Я люблю проекты с душой, истории и персонажей, у которых есть сердце. Мне нравится во что-то верить. Мне нравится идея быть бунтарем, делать что-то на грани, но не слишком за гранью. Именно тогда я нахожу что-то очень важное и очень неординарное. Я дохожу до пределов любопытства.
Итак, иногда необходимо и нелюбопытство.
Когда появляется идея, которая идет вразрез привычному, но которая мне нравится, в конце концов я всегда говорю: «Я возьмусь!»
Не рассказывайте мне, почему это плохая идея, – я уже за нее взялся. Это и есть нелюбопытство.
Нелюбопытство – не только решимость взяться за интересную идею и продвигать ее, даже когда встречаешь скептицизм и неприятие. Это нечто более конкретное и важное.
Тот момент, когда в буквальном смысле выключаешь любопытство, не позволяя себе выяснять что-то дальше, когда, возможно, придется сказать кому-то: «Хорошо, но не стоит объяснять мне причины, по которым вы говорите «нет».
Вот что я имею в виду. Когда занимаешься поиском финансовой поддержки и команды для съемки фильма, для себя уже сформулировал обоснование, почему этот фильм стоит снимать.

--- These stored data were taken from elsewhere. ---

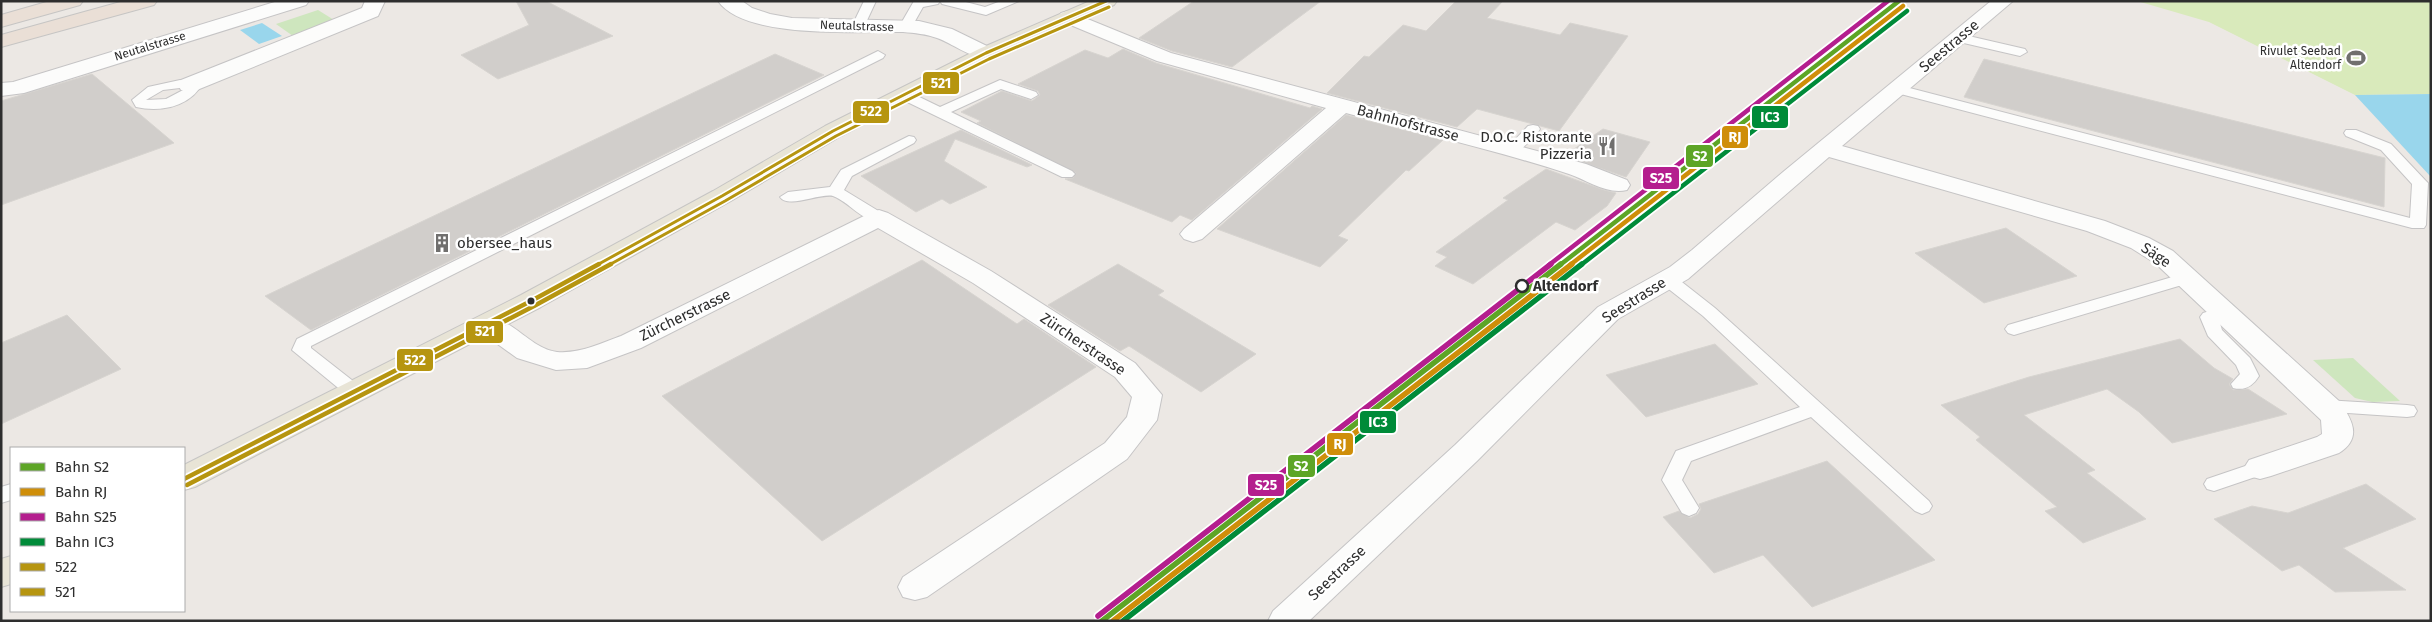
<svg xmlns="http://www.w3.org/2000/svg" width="2432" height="622" font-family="'Fira Sans',sans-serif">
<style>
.green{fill:#cee6be}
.pitch{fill:#d9eabb}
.water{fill:#99d6ec}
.building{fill:#d1cecb;stroke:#d7d4d0}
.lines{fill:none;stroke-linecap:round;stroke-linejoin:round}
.lane-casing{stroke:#c5c4c5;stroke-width:2}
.street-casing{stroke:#c5c4c5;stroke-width:2}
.primary-casing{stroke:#c6c5c4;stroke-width:2}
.highway-casing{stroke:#c6c5c4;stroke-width:2}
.lane{fill:#fcfcfb;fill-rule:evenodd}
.street{fill:#fcfcfb;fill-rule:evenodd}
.primary{fill:#e8e4d6;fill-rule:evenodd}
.highway{fill:#eadfd6;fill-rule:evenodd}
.bus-1-far1-casing{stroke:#fff;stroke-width:6}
.bus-1-casing{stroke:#fff;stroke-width:8}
.bus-2-far1-casing{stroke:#fff;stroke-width:6}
.bus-2-casing{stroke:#fff;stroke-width:8}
.bus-1-far1{stroke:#b69510;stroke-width:3}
.bus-1{stroke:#b69510;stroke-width:4.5}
.bus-2-far1{stroke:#b69510;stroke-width:3}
.bus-2{stroke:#b69510;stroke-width:4.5}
.rail-1-far1-casing{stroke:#fff;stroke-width:8}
.rail-1-casing{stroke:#fff;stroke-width:9}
.rail-2-far1-casing{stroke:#fff;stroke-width:8}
.rail-2-casing{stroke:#fff;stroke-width:9}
.rail-3-far1-casing{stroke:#fff;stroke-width:8}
.rail-3-casing{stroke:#fff;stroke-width:9}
.rail-4-far1-casing{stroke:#fff;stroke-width:8}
.rail-4-casing{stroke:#fff;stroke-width:9}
.rail-1-far1{stroke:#5da526;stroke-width:4.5}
.rail-1{stroke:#5da526;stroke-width:5.5}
.rail-2-far1{stroke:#cf8e09;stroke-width:4.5}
.rail-2{stroke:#cf8e09;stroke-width:5.5}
.rail-3-far1{stroke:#b41e8e;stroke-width:4.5}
.rail-3{stroke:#b41e8e;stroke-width:5.5}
.rail-4-far1{stroke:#008b39;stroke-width:4.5}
.rail-4{stroke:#008b39;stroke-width:5.5}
.stop-dot{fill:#fff;stroke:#2e2e2e;stroke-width:2.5}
.bus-dot{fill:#2e2e2e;stroke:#fff;stroke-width:2}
.labels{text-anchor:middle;stroke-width:5;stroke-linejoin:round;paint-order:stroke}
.far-street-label{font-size:12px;fill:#2e2e2e;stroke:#fff}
.far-poi-label{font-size:12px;fill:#2e2e2e;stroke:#fff;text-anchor:end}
.street-label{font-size:15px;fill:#2e2e2e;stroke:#fff}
.poi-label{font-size:15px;fill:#2e2e2e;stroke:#fff;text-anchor:end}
.stop-label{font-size:15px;font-weight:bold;fill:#2e2e2e;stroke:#fff;text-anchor:start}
.line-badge{stroke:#fff;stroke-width:2}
.badge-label{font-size:14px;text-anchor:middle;font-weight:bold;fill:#fff}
</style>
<rect width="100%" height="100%" fill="#ece8e4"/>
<g class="green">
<polygon points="318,10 334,20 293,36 276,24"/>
<polygon points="2353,358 2400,401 2372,402 2355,398 2313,360"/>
</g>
<polygon class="pitch" points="2137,1 2431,1 2431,94 2355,95 2209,22"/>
<g class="water">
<polygon points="262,23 282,36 259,44 240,30"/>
<polygon points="2431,94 2431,177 2355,95"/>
</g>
<g class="building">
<polygon points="516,1 546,1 613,36 498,79 461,55 529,25"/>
<polygon points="1194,1 1321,1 1232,67 1172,51 1139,38"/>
<polygon points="1456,1 1503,1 1487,18 1560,35 1570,23 1628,36 1559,131 1477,109 1457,127 1327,93 1364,56 1369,57 1403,25 1426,31"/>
<polygon points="1123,49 1156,63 1310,108 1312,106 1322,109 1192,220 1180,215 1172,222 1065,179 1073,178 1076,173 977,123 981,121 961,112 1002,91 1032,101 1040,95 1038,91 1018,84 1085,50 1108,58"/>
<polygon points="775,54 824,75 311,330 265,296"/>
<polygon points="1984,59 2385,158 2384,207 1964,97"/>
<polygon points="92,74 174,143 1,205 1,101"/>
<polygon points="1346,115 1443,140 1409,171 1406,170 1338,236 1348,240 1320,267 1217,229"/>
<polygon points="1603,129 1650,142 1626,177 1564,156"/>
<polygon points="961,130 1032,165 1027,167 955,139 944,161 987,187 950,204 942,199 916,212 861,176"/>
<polygon points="1546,169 1604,190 1616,193 1607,206 1575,230 1556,222 1473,284 1435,266 1447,257 1436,252 1508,200 1503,198"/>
<polygon points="2006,228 2077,276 1984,303 1915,253"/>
<polygon points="922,260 1017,324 1024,319 1096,367 822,541 662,396"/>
<polygon points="1118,264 1164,291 1158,295 1256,354 1201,392 1129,346 1120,351 1048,305"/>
<polygon points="67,315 121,369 1,424 1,343"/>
<polygon points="2180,339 2214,368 2233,379 2229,384 2233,390 2248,389 2287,414 2172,443 2139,412 2107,389 2024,415 2095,470 2087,473 2146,519 2083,543 2045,511 2057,507 1976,440 1980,437 1941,405 2029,377"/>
<polygon points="1715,344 1758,384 1646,417 1606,375"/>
<polygon points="1827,461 1935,560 1812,607 1763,555 1714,573 1663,517 1679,511 1690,518 1698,514 1701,509 1699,504"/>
<polygon points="2366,484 2416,519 2343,548 2406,590 2335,592 2299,565 2282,571 2214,519 2252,506 2288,513"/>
</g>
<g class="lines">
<g class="lane-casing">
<g id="lane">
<polygon points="864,1 876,1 863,29 853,29 852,26"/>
<polygon points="914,1 962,1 985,7 1001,1 1019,1 986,15 942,4 940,1 938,4 923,7 910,30 900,30 899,27"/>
<polygon points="1960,34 2025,49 2027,52 2020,56 1955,41 1954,38 1955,35"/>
<polygon points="878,51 885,55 883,58 311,346 311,348 362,388 364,392 362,396 355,398 348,396 292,350 297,339"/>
<path d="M180,80L194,82L199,89C185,108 158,112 136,107L132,100L148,87ZM180,88L185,89L166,99L146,100L163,90Z"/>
<polygon points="1000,80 1036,92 1038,95 1031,99 1001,89 951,112 1072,171 1075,174 1072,177 1062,177 899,98 897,95 904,91 909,92 940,107"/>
<polygon points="1898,85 2410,218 2412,184 2381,150 2346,136 2344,133 2346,130 2356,130 2391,144 2425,180 2428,183 2426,225 2424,228 2412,228 1893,92 1891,89"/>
<polygon points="1533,125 1538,126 1540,129 1538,132 1517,154 1507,154 1505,151 1507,148 1528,126"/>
<path d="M909,136L914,137L916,140L914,143L852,176L844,190L885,215L887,218L885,221C865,226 850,202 833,196C820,193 788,209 780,197L788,192L830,187L841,170Z"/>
<polygon points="2186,273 2192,274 2194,278 2192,282 2014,335 2008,333 2005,329 2008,325"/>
<polygon points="1667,274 1673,275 1715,308 1929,501 1932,506 1929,511 1922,514 1915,511 1811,417 1691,461 1682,480 1699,508 1696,513 1689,516 1682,513 1662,480 1676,451 1800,407 1703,316 1661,283 1659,279 1661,275"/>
<path d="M2223,307L2229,308L2232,312L2229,316L2219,320L2222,330L2250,358L2259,376C2253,386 2245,391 2233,388L2231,384L2240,374L2236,365L2208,336L2200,317L2203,313Z"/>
<polygon points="2325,400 2407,405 2414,406 2417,411 2414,416 2407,417 2318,411 2315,406 2318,401"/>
<polygon points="2260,461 2267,463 2270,468 2267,473 2214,491 2207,489 2204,484 2207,479"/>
<polygon points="11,484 11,500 1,503 1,487"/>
</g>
</g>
<g class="street-casing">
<g id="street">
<polygon points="278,1 309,1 306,5 24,93 1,96 1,83 13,82"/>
<polygon points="365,1 385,1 378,16 197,90 189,91 181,90 178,85 181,80 362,8"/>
<path d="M718,1H742L752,8L770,14L792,18L919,21L952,29L993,49L996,53L993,57C975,62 954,44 937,38C926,34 915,33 903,32C860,31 745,40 718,1Z"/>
<path d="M1991,1H2013L1842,146L2105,221L2149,238L2173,251L2339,401C2352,419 2363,438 2339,453L2271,476L2260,479L2249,476L2244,468L2249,460L2317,437L2322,434L2321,420L2155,263L2131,248L2087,231L1829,157L1688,279L1618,319L1477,461L1309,621H1268L1273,611L1455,445L1598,307L1670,267L1692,250L1783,172Z"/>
<path d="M1068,11L1171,53L1586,164L1627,180L1630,185L1627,190C1607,195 1587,180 1569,174C1496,150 1420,133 1346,113L1202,239L1193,242L1184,239L1180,234L1184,229L1326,108L1157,61L1061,21L1058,17L1061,13Z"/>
<path d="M879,210L888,213L991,271L1135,363L1162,395L1157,420L1127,459L927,597L915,600L903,597L898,587L903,577L1105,443L1127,417L1132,397L1115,377L973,283L878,228L641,348L587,368L556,370L517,358L478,330L474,324L478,318C508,310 528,349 557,352C580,354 601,343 621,336L870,213Z"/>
</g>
</g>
<g class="primary-casing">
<g id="primary">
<polygon points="1090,1 1117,1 1114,5 993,57 841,136 731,201 541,307 195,487 184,490 184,465 521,295 713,191 825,126 979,49"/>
<polygon points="11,556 11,584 1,587 1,559"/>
</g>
</g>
<g class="highway-casing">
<g id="highway">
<polygon points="50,1 83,1 80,5 1,27 1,15"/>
<polygon points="124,1 157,1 154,5 1,47 1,35"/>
</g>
</g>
<use href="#lane" class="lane"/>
<use href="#street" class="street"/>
<use href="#primary" class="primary"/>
<use href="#highway" class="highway"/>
<g class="bus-1-far1-casing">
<polyline id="bus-1-far1" points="597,265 722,196 833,131 986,53 1106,1"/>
</g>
<g class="bus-1-casing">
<polyline id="bus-1" points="184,479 531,301 599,264"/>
</g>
<g class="bus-2-far1-casing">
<polyline id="bus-2-far1" points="609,265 725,201 836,136 989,59 1109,7"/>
</g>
<g class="bus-2-casing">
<polyline id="bus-2" points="187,485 534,306 611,264"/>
</g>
<use href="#bus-1-far1" class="bus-1-far1"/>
<use href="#bus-1" class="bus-1"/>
<use href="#bus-2-far1" class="bus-2-far1"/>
<use href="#bus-2" class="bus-2"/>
<g class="rail-1-far1-casing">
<polyline id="rail-1-far1" points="1560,265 1899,1"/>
</g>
<g class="rail-1-casing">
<polyline id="rail-1" points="1102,621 1561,264"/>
</g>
<g class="rail-2-far1-casing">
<polyline id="rail-2-far1" points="1570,265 1903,6"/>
</g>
<g class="rail-2-casing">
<polyline id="rail-2" points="1113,621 1572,264"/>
</g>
<g class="rail-3-far1-casing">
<polyline id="rail-3-far1" points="1549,265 1888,1"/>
</g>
<g class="rail-3-casing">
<polyline id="rail-3" points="1098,616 1551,264"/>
</g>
<g class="rail-4-far1-casing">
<polyline id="rail-4-far1" points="1581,265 1907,11"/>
</g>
<g class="rail-4-casing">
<polyline id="rail-4" points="1123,621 1582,264"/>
</g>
<use href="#rail-1-far1" class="rail-1-far1"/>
<use href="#rail-1" class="rail-1"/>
<use href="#rail-2-far1" class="rail-2-far1"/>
<use href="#rail-2" class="rail-2"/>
<use href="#rail-3-far1" class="rail-3-far1"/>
<use href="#rail-3" class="rail-3"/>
<use href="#rail-4-far1" class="rail-4-far1"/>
<use href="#rail-4" class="rail-4"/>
</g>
<defs>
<g id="stadium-bare" transform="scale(1.5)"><path d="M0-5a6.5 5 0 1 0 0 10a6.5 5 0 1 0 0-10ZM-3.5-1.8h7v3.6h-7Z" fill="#706f6e" stroke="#fff" stroke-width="2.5" paint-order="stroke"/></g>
<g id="restaurant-bare" transform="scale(1.5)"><path d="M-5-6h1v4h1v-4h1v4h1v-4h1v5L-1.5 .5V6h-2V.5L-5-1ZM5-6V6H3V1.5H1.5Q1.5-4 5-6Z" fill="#706f6e" stroke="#fff" stroke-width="2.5" paint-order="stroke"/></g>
<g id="building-bare" transform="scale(1.5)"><path d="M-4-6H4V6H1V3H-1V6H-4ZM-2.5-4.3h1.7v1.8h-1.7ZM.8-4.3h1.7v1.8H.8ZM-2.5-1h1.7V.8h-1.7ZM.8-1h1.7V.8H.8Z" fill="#706f6e" stroke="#fff" stroke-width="2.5" paint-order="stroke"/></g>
</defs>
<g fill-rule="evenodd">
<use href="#stadium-bare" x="2356" y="58"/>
<use href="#restaurant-bare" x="1607" y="146"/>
<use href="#building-bare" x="442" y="243"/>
</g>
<circle class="stop-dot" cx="1522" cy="286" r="6"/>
<circle class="bus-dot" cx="531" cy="301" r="4.5"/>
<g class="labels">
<g class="far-street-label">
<text transform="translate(857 26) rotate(2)" y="4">Neutalstrasse</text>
<text transform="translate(150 46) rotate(-17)" y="4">Neutalstrasse</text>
</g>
<g class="far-poi-label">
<text x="2341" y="55">Rivulet Seebad<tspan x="2341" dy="14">Altendorf</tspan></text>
</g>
<g class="street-label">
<text transform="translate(1949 46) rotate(-40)" y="5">Seestrasse</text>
<text transform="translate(1408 123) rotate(15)" y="5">Bahnhofstrasse</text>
<text transform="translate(2156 255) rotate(34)" y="5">Säge</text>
<text transform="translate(1634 300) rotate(-32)" y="5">Seestrasse</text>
<text transform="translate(685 315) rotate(-26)" y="5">Zürcherstrasse</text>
<text transform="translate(1083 344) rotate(34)" y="5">Zürcherstrasse</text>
<text transform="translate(1337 573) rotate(-43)" y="5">Seestrasse</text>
</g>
<g class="poi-label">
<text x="1592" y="142">D.O.C. Ristorante<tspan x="1592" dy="17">Pizzeria</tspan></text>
<text x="457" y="248" text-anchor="start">obersee_haus</text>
</g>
<g class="stop-label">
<text x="1533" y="291">Altendorf</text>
</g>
</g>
<g class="line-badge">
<rect x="922" y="71" width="38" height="24" rx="5" fill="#b69510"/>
<rect x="852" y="100" width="38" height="24" rx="5" fill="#b69510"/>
<rect x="1751" y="105" width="38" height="24" rx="5" fill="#008b39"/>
<rect x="1721" y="125" width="28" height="24" rx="5" fill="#cf8e09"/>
<rect x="1685" y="144" width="29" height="24" rx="5" fill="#5da526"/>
<rect x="1642" y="166" width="38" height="24" rx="5" fill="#b41e8e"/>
<rect x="465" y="320" width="39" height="24" rx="5" fill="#b69510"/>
<rect x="396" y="348" width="38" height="24" rx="5" fill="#b69510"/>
<rect x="1359" y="410" width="38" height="24" rx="5" fill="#008b39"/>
<rect x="1326" y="432" width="28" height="24" rx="5" fill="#cf8e09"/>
<rect x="1287" y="454" width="29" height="24" rx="5" fill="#5da526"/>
<rect x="1247" y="473" width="38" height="24" rx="5" fill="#b41e8e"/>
</g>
<g class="badge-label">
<text x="941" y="88">521</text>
<text x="871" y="116">522</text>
<text x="1770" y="122">IC3</text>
<text x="1735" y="142">RJ</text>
<text x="1700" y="161">S2</text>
<text x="1661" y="183">S25</text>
<text x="485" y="336">521</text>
<text x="415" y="365">522</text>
<text x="1378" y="427">IC3</text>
<text x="1340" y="449">RJ</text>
<text x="1301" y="471">S2</text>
<text x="1266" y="490">S25</text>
</g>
<rect width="2432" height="622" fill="none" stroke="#2e2e2e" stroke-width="5"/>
<rect x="10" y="447" width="175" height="165" fill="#ffffff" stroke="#ababab"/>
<rect x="20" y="463" width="25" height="8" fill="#5da526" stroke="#ababab"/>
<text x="55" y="472" font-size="15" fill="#2e2e2e">Bahn S2</text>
<rect x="20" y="488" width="25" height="8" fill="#cf8e09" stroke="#ababab"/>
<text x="55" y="497" font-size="15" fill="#2e2e2e">Bahn RJ</text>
<rect x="20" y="513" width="25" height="8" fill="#b41e8e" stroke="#ababab"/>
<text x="55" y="522" font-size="15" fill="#2e2e2e">Bahn S25</text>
<rect x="20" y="538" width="25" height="8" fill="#008b39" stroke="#ababab"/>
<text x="55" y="547" font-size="15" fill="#2e2e2e">Bahn IC3</text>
<rect x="20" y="563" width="25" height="8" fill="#b69510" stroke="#ababab"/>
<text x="55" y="572" font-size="15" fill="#2e2e2e">522</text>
<rect x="20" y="588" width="25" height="8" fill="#b69510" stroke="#ababab"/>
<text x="55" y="597" font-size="15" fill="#2e2e2e">521</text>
</svg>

Уже сто раз обсуждалось, почему это интересно, чем хорош сценарий, почему те, кого предполагается привлечь к работе, хорошо подходят для данной истории.
Доказывать в Голливуде умеют все. Ведь так мы работаем изо дня в день. И любой успешный режиссер или продюсер в этом большой мастер.
Вы, наверное, думаете, что, когда мне кто-то говорит «нет», я сразу интересуюсь, почему мне так ответили. Может, не понравилась какая-то мелочь, которую я могу быстро исправить.
Может, четыре человека подряд скажут мне одно и то же, назовут одну и ту же причину отказа – так почему бы мне не узнать ее? Может, услышав, почему идея не находит поддержки, я, как умный политик по прочтении результатов общественных опросов, передумаю.
Нет, так это не работает. Ведь в итоге интересная и необычная история превратится в нечто совсем другое, соответствующее популярной концепции.
Поэтому почти всегда, когда кто-то говорит мне «нет», на этом все и заканчивается. Я не хочу, чтобы собеседники приводили долгие убедительные аргументы, почему моя идея вовсе не хороша, или им не подходит, или могла бы быть гораздо лучше, если бы я ее как-то переработал.
Я отказываюсь от этого входящего потока, потому что боюсь, что меня разубедят в том, во что я действительно верю. Я опасаюсь быть втянутым в то, во что я не верю, только потому, что кто-то умный и убедительный станет вкладывать в это свои деньги.
Если я составил мнение по какому-то принципиальному вопросу, вроде выбора фильма для съемок, если я уже посвятил этому массу времени, средств, любопытства, то я не хочу больше никакой информации по этому поводу. Не хочу, чтобы меня пытались заставить «пересмотреть контекст» художественного решения, которое я уже принял.
Спасибо в любом случае, но я не хочу вашей критики.
Потому что есть кое-что, в чем я совершенно убежден: я не знаю, что знаю, что такое удачная идея. Да и вы это тоже вряд ли знаете. На самом деле никто в Голливуде не знает, хороша ли идея, пока фильм не вышел на экраны. Это становится понятно только после того, как все сделано.
И речь тут, кстати, вовсе не об успехе. В Imagine у нас были фильмы, которые пользовались успехом, но при этом они не обязательно были великими работами. Более того, у нас были некоторые действительно классные картины, которые не становились кассовыми: «Гонка», «Джеймс Браун: путь наверх», «Фрост против Никсона», «Дорз».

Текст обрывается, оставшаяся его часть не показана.